Martin, can you take a look?
For a starter, please revert manual changes to udev rules and provide a serial console log (or, better even journalctl -b captured in emergency mode).
(In reply to Martin Wilck from comment #2) > For a starter, please revert manual changes to udev rules and provide a > serial console log (or, better even journalctl -b captured in emergency > mode). Sorry, I've been on vacation so I haven't had a chance to generate the journal output until this morning. After running journalctl -b, I noticed the following line: Sep 08 09:15:01 linux mdadm[3327]: DeviceDisappeared event detected on md device /dev/md/linux:0 However, I believe the problem has been resolved with the openSUSE-2017-1005 systemd patch. After capturing the journal output, I applied the latest patches. Once I rebooted, the RAID appeared. I looked at the list of patches applied and made the assumption that the latest systemd patch fixed the problem. I tried to retrace my steps in order to nail down the fix.
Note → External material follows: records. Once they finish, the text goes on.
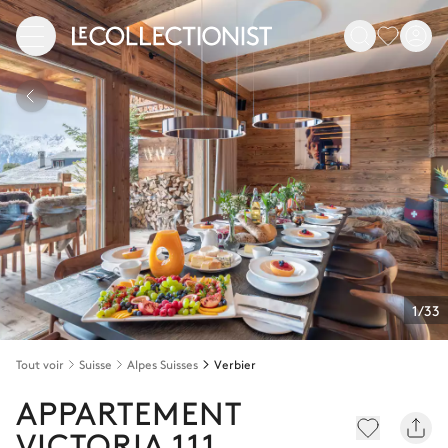
1/33
Tout voir
Suisse
Alpes Suisses
Verbier
APPARTEMENT
VICTORIA 111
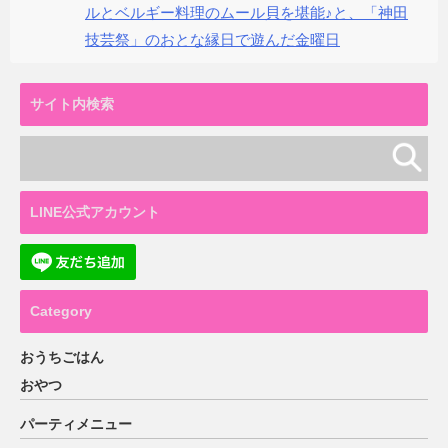
ルとベルギー料理のムール貝を堪能♪と、「神田
技芸祭」のおとな縁日で遊んだ金曜日
サイト内検索
LINE公式アカウント
Category
おうちごはん
おやつ
パーティメニュー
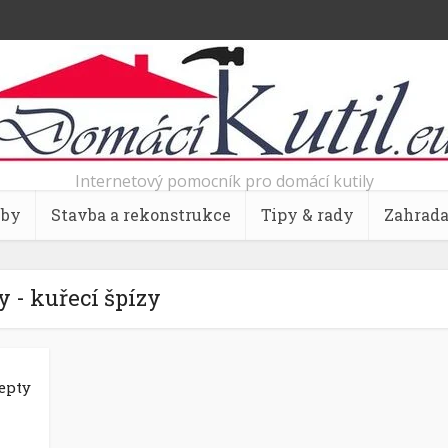
Internetový pomocník pro domácí kutily
bby
Stavba a rekonstrukce
Tipy & rady
Zahrad
 - kuřecí špízy
cepty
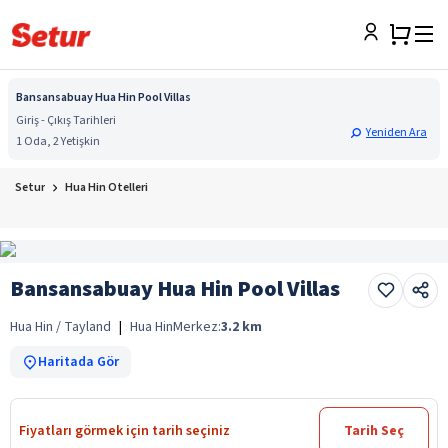
Bansansabuay Hua Hin Pool Villas
Giriş - Çıkış Tarihleri
Yeniden Ara
1 Oda, 2 Yetişkin
Setur
Hua Hin Otelleri
Bansansabuay Hua Hin Pool Villas
Hua Hin / Tayland
|
Hua Hin
Merkez:
3.2
km
Haritada Gör
Fiyatları görmek için tarih seçiniz
Tarih Seç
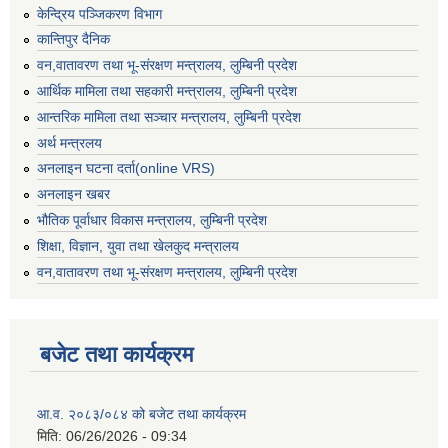
केन्द्रिय पञ्जिकरण विभाग
कान्तिपुर दैनिक
वन,वातावरण तथा भू-संरक्षण मन्त्रालय, लुम्बिनी प्रदेश
आर्थिक मामिला तथा सहकारी मन्त्रालय, लुम्बिनी प्रदेश
आन्तरिक मामिला तथा सञ्चार मन्त्रालय, लुम्बिनी प्रदेश
अर्थ मन्त्रलय
अनलाइन घटना दर्ता(online VRS)
अनलाइन खबर
भौतिक पूर्वाधार विकास मन्त्रालय, लुम्बिनी प्रदेश
शिक्षा, विज्ञान, युवा तथा खेलकुद मन्‍‍त्रालय
वन,वातावरण तथा भू-संरक्षण मन्त्रालय, लुम्बिनी प्रदेश
बजेट तथा कार्यक्रम
आ.व. २०८३/०८४ को बजेट तथा कार्यक्रम
मिति:
06/26/2026 - 09:34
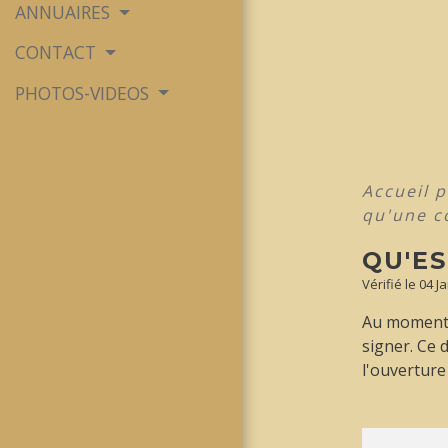
ANNUAIRES
CONTACT
PHOTOS-VIDEOS
Accueil p
qu'une c
QU'E
Vérifié le 04 J
Au moment 
signer. Ce 
l'ouverture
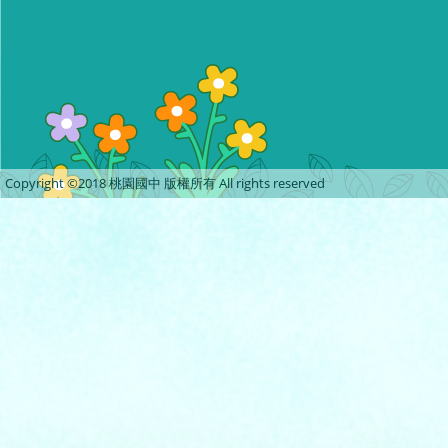
Copyright ©2018 桃園國中 版權所有 All rights reserved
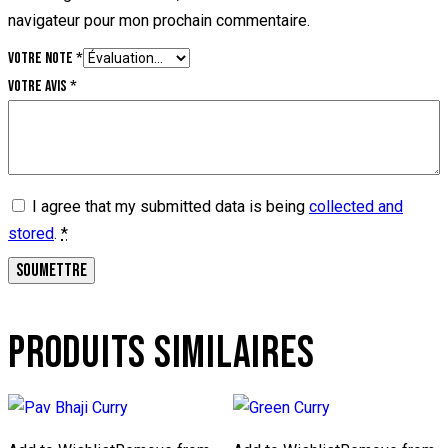
navigateur pour mon prochain commentaire.
Votre note
*
Votre avis
*
I agree that my submitted data is being
collected and
stored
.
*
PRODUITS SIMILAIRES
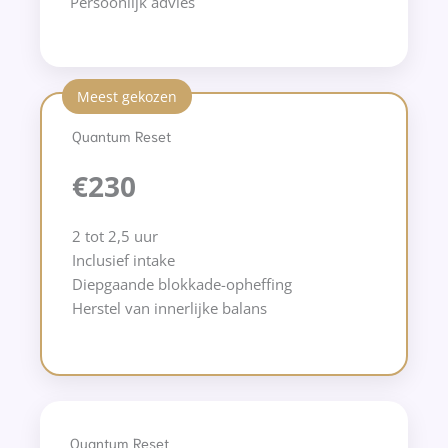
Persoonlijk advies
Meest gekozen
Quantum Reset
€230
2 tot 2,5 uur
Inclusief intake
Diepgaande blokkade-opheffing
Herstel van innerlijke balans
Quantum Reset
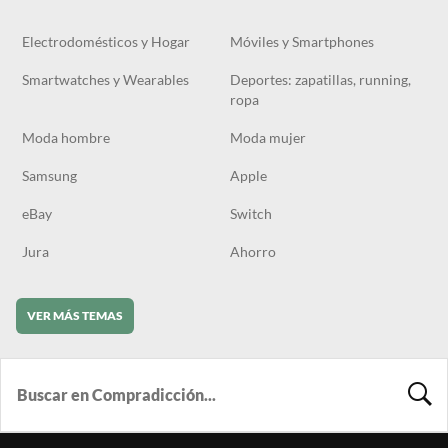
Electrodomésticos y Hogar
Móviles y Smartphones
Smartwatches y Wearables
Deportes: zapatillas, running,
ropa
Moda hombre
Moda mujer
Samsung
Apple
eBay
Switch
Jura
Ahorro
VER MÁS TEMAS
BUSCA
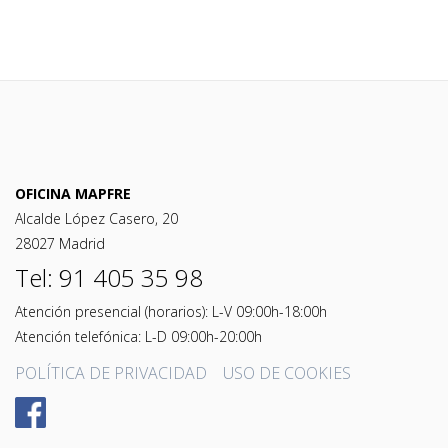
OFICINA MAPFRE
Alcalde López Casero, 20
28027 Madrid
Tel: 91 405 35 98
Atención presencial (horarios): L-V 09:00h-18:00h
Atención telefónica: L-D 09:00h-20:00h
POLÍTICA DE PRIVACIDAD
USO DE COOKIES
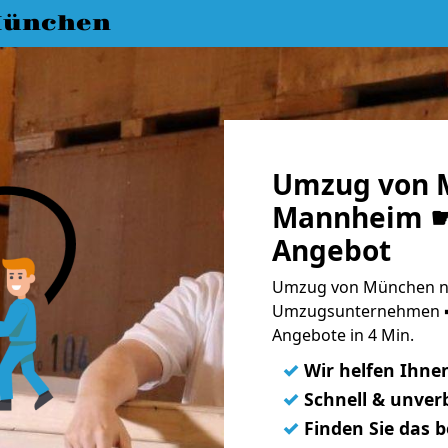
München
Umzug von 
Mannheim ☛ 
Angebot
Umzug von München n
Umzugsunternehmen ➨
Angebote in 4 Min.
✓
Wir helfen Ihne
✓
Schnell & unverb
✓
Finden Sie das 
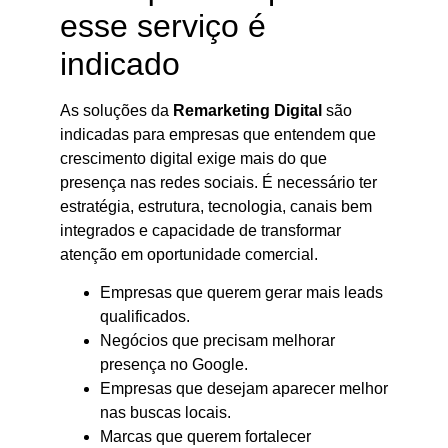
esse serviço é
indicado
As soluções da
Remarketing Digital
são
indicadas para empresas que entendem que
crescimento digital exige mais do que
presença nas redes sociais. É necessário ter
estratégia, estrutura, tecnologia, canais bem
integrados e capacidade de transformar
atenção em oportunidade comercial.
Empresas que querem gerar mais leads
qualificados.
Negócios que precisam melhorar
presença no Google.
Empresas que desejam aparecer melhor
nas buscas locais.
Marcas que querem fortalecer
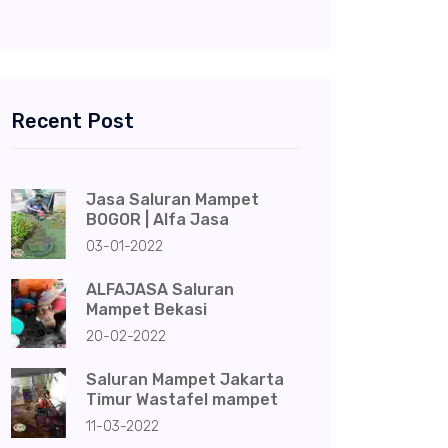
Recent Post
Jasa Saluran Mampet
BOGOR | Alfa Jasa
03-01-2022
ALFAJASA Saluran
Mampet Bekasi
20-02-2022
Saluran Mampet Jakarta
Timur Wastafel mampet
11-03-2022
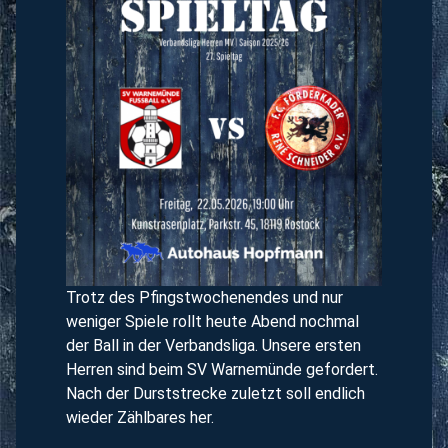
Trotz des Pfingstwochenendes und nur
weniger Spiele rollt heute Abend nochmal
der Ball in der Verbandsliga. Unsere ersten
Herren sind beim SV Warnemünde gefordert.
Nach der Durststrecke zuletzt soll endlich
wieder Zählbares her.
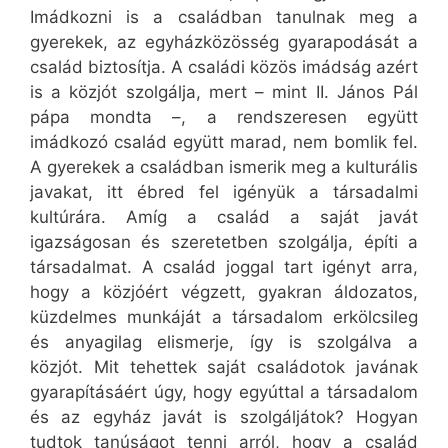
Imádkozni is a családban tanulnak meg a
gyerekek, az egyházközösség gyarapodását a
család biztosítja. A családi közös imádság azért
is a közjót szolgálja, mert – mint II. János Pál
pápa mondta –, a rendszeresen együtt
imádkozó család együtt marad, nem bomlik fel.
A gyerekek a családban ismerik meg a kulturális
javakat, itt ébred fel igényük a társadalmi
kultúrára. Amíg a család a saját javát
igazságosan és szeretetben szolgálja, építi a
társadalmat. A család joggal tart igényt arra,
hogy a közjóért végzett, gyakran áldozatos,
küzdelmes munkáját a társadalom erkölcsileg
és anyagilag elismerje, így is szolgálva a
közjót. Mit tehettek saját családotok javának
gyarapításáért úgy, hogy egyúttal a társadalom
és az egyház javát is szolgáljátok? Hogyan
tudtok tanúságot tenni arról, hogy a család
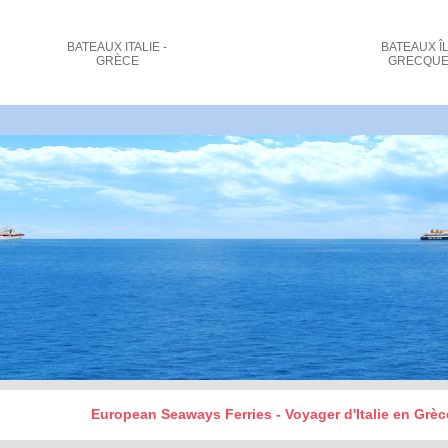
BATEAUX
ITALIE -
BATEAUX
Î
GRÈCE
GRECQU
oût des billets de bateau et réservations Brindis_
European Seaways Ferries - Voyager d'Italie en Gr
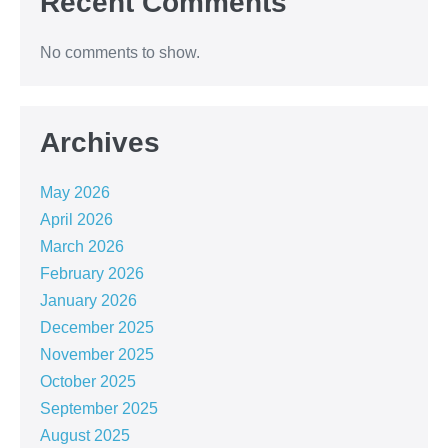
Recent Comments
No comments to show.
Archives
May 2026
April 2026
March 2026
February 2026
January 2026
December 2025
November 2025
October 2025
September 2025
August 2025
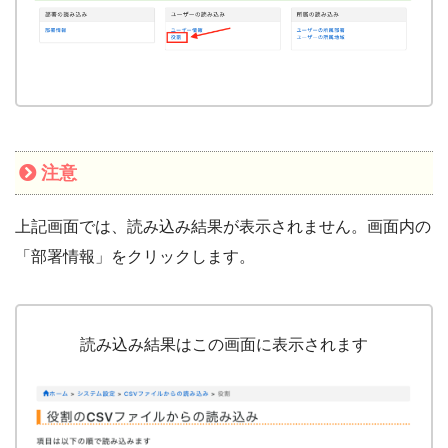
注意
上記画面では、読み込み結果が表示されません。画面内の
「部署情報」をクリックします。
読み込み結果はこの画面に表示されます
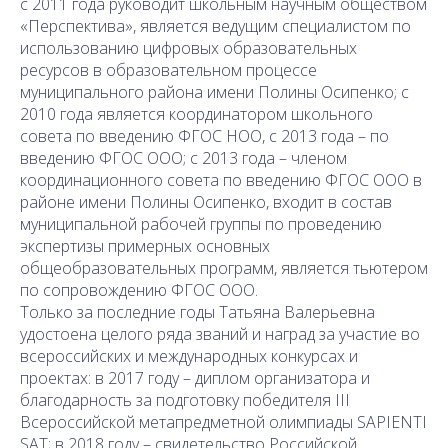
с 2011 года руководит школьным научным обществом
«Перспектива», является ведущим специалистом по
использованию цифровых образовательных
ресурсов в образовательном процессе
муниципального района имени Полины Осипенко; с
2010 года является координатором школьного
совета по введению ФГОС НОО, с 2013 года – по
введению ФГОС ООО; с 2013 года – членом
координационного совета по введению ФГОС ООО в
районе имени Полины Осипенко, входит в состав
муниципальной рабочей группы по проведению
экспертизы примерных основных
общеобразовательных программ, является тьютером
по сопровождению ФГОС ООО.
Только за последние годы Татьяна Валерьевна
удостоена целого ряда званий и наград за участие во
всероссийских и международных конкурсах и
проектах: в 2017 году – диплом организатора и
благодарность за подготовку победителя III
Всероссийской метапредметной олимпиады SAPIENTI
SAT; в 2018 году – свидетельство Российской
I reinstalled openSUSE, captured the journal on first boot, installed all patches except the three related to systemd (847, 950 and 1005), rebooted and again captured the journal. I tried to apply only patch 847 by deselecting 950 and 1005 from the list of Software Updates in the panel tray. After pushing the Install Updates button, I found that all systemd patches had been applied and when I rebooted, the RAID was present. So I used snapper to rollback the patches and tried using YaST Online Update to mark 950 and 1005 as taboo, but again all the patches related to systemd were installed. I guess installing the most recent patch version regardless of the patch summary selection is a "feature". I can't verify openSUSE-2017-1005 fixed the problem, but I'm happy it has been resolved. I'll be applying the systemd patches to my primary SuSE 42.3 system. Thanks
OK, closing bug. Feel free to reopen if this occurs again.